- [AUFGABENLISTE]
A) In welcher Sammlung fand sich laut dem Auszug über Erich Fischers Tagebuch aus Kurume eine Kopie dieses Tagebuchs?
B) Setze bitte den Auszug über Erich Fischers Tagebuch aus Kurume nach seinem letzten Satz fort.

- [VORLIEGENDER AUSZUG]
In seinem umfangreichen Tagebuch hat Erich Fischer von Höhen und Tiefen aus der Zeit in Kurume (1915–1919) berichtet. Als Offiziersanwärter stimmte er mit der Kritik vieler seiner Kameraden an den dortigen Verhältnissen überein, aber er war auch in der Lage, die positiven Erlebnisse zu würdigen. Zu diesen gehörten auch zwei Veranstaltungen, die kurze Zeit vor der Entlassung in der Stadt Kurume stattfanden und an denen Fischer als Pianist mitwirkte.

Eine Kopie des Tagebuchs, aus dem hier zitiert wird (Teil II, Seiten 56–64) , fand sich in der Sammlung Walter Jäckisch. Bei der Übertragung hat der Redakteur Orthografie und Interpunktion maßvoll verändert und Bemerkungen in [ ] oder als Fußnoten hinzugesetzt.

[Dateneinträge]
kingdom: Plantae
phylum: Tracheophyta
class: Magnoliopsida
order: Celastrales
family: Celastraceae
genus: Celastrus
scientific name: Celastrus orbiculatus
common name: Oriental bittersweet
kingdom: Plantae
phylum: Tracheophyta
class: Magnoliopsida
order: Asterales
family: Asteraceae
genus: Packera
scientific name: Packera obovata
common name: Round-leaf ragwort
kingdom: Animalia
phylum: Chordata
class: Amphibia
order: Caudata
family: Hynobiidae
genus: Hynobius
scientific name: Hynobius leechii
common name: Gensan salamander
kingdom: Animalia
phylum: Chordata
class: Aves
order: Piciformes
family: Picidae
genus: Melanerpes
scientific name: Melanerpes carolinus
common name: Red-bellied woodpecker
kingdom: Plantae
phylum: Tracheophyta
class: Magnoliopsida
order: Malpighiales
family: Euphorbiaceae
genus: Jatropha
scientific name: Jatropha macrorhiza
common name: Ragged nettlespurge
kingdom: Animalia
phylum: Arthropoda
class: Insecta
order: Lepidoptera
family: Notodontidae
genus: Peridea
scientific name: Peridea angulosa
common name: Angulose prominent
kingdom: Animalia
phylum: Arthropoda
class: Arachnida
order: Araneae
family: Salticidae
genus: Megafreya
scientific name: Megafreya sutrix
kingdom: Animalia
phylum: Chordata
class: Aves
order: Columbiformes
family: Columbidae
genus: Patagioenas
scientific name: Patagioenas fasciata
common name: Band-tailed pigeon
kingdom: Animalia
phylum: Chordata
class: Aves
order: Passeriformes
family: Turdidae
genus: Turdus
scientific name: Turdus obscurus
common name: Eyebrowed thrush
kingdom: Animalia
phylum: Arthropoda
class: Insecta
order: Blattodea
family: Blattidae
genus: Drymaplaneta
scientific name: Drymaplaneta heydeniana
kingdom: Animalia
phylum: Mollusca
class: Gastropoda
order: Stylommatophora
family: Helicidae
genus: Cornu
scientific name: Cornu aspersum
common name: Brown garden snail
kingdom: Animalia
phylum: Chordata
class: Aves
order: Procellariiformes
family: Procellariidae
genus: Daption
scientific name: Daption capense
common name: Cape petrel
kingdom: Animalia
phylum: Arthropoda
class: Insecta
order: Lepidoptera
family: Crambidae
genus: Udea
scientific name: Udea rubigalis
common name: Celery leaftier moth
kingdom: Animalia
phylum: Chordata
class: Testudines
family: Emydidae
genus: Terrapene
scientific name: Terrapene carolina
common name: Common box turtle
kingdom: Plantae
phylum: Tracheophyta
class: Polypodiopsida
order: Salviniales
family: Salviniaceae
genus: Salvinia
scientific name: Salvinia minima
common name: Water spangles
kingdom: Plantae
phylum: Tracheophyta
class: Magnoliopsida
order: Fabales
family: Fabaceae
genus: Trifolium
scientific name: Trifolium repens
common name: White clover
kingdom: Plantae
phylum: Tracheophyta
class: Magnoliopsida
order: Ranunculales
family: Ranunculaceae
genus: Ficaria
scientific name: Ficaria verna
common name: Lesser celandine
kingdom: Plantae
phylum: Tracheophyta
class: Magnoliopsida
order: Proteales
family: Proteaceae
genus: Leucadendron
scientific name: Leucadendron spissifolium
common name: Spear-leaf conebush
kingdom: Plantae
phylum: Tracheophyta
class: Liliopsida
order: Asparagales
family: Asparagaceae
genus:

- [ANTWORTEN]
A) In der Sammlung Walter Jäckisch.

B)
Kurume, den 4. Dezember 1919

Kurume Gestern [d.h. am 03.12.] hatte ich aber ein Erlebnis, über das ich ausführlich berichten muß; denn es war sehr eindrucksvoll. Schon lange war die Rede davon, daß wir in der Stadt [Kurume] ein Konzert geben sollten; aber – Division und der Militarismus, die beide Gott verdammen möge, setzten allen Anstrengungen von uns und den Zivilisten ein unbeugsames »Nein« entgegen. Schließlich scheint aber doch dem Direktor [der Mädchenschule] der Sturm auf den Divisionär1 geglückt zu sein, denn gestern nachmittags um 2 Uhr war in der dortigen Aula ein Konzert angesetzt worden. Um 11 Uhr zogen wir 40 Musiker (ich Klavier!) los.2 Klavier und Harmonium waren dort; die übrigen Instrumente wurden auf Wagen vorausgeschickt.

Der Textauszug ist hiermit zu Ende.